Figure 7: Indoor v.s. Ourdoor Performance.
Comparison of zero-shot accuracy across six situated awareness tasks for Gemini 3 Flash, Gemini 2.5 Pro, GPT-5.2, and Qwen3-VL 235B.
Effect of openness on situated awareness. Figure 7 summarizes model performance across indoor and outdoor environments. Contrary to the intuition that larger and more dynamic outdoor environments may increase spatial reasoning difficulty, no consistent performance degradation is observed in outdoor scenes.
Across the four selected models, outdoor performance is often comparable to, and in several cases higher than, indoor performance.
On average, the indoor-outdoor performance gap remains small.
These results suggest that environment scale alone does not determine spatial reasoning difficulty.
While outdoor scenes typically span larger spatial extents, they often contain fewer objects and exhibit less structural clutter than indoor environments, which may reduce relational ambiguity.
As a result, spatial reasoning difficulty is not monotonically correlated with scene size or openness.
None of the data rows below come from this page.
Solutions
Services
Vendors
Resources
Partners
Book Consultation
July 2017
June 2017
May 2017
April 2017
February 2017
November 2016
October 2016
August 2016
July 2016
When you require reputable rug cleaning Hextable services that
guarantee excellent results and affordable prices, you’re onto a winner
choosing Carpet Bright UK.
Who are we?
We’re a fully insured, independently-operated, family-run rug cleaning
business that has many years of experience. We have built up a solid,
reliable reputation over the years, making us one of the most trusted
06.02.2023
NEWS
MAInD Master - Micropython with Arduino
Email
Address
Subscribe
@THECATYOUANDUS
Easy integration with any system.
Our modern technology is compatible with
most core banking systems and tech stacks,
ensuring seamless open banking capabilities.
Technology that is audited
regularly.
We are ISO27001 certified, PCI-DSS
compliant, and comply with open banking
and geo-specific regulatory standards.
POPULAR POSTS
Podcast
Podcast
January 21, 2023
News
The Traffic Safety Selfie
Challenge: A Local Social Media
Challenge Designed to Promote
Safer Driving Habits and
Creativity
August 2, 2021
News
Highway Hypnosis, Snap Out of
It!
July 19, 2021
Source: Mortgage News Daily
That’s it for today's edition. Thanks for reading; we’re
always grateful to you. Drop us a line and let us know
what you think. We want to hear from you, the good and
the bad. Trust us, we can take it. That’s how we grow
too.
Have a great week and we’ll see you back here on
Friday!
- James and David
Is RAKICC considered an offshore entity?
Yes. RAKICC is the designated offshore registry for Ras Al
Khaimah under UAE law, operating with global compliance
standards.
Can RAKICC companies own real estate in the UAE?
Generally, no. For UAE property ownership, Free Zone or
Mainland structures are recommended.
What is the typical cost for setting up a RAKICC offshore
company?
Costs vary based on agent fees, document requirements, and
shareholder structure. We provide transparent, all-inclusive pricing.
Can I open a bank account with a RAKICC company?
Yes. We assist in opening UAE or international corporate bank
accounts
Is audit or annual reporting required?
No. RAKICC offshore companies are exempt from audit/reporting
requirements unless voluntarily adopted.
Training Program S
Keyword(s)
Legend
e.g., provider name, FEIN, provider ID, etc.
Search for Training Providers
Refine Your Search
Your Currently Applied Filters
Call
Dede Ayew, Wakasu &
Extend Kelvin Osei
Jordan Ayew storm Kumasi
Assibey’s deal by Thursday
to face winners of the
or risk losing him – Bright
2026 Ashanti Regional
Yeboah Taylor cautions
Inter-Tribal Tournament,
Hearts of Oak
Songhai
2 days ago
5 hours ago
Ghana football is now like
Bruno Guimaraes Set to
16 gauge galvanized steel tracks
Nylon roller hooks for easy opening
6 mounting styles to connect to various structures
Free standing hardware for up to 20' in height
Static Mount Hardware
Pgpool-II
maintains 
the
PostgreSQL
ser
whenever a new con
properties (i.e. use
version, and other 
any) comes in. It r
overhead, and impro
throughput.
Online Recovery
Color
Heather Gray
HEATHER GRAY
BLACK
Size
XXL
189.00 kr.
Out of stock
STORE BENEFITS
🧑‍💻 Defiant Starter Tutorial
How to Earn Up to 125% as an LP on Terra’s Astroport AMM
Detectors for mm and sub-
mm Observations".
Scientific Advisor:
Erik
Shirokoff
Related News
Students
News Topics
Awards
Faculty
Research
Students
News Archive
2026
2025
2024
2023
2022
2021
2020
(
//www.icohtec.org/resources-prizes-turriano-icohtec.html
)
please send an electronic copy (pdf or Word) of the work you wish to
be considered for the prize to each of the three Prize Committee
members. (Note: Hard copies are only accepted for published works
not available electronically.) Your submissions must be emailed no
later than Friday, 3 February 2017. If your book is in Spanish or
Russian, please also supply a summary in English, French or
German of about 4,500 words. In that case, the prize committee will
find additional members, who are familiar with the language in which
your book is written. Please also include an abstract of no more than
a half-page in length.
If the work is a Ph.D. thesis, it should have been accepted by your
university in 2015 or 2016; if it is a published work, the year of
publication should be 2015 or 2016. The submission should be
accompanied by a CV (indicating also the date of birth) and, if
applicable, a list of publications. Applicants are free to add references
Instead, indoor environments can pose equally, if not more, complex spatial challenges due to higher object density and more intricate layout structures.
Key Finding 4
Environment openness alone is an insufficient proxy for spatial reasoning difficulty.
Conclusion
Situated awareness underlies how humans continuously perceive, navigate, and act in the physical world, yet it remains insufficiently captured by existing multimodal evaluation frameworks.
In this work, we introduce SAW-Bench to explicitly evaluate observer-centric situated spatial understanding in MFMs using egocentric videos.
Through a systematic evaluation of 24 models, we uncover fundamental gaps in current MFMs' ability to reason about observer-centric tasks.
Our analysis identifies key factors underlying these limitations, offering insights for advancing MFMs toward more robust situated spatial intelligence.
We hope this work sheds light on the development of AI systems that move beyond passive observation toward physically grounded, observer-centric, and interactive world understanding.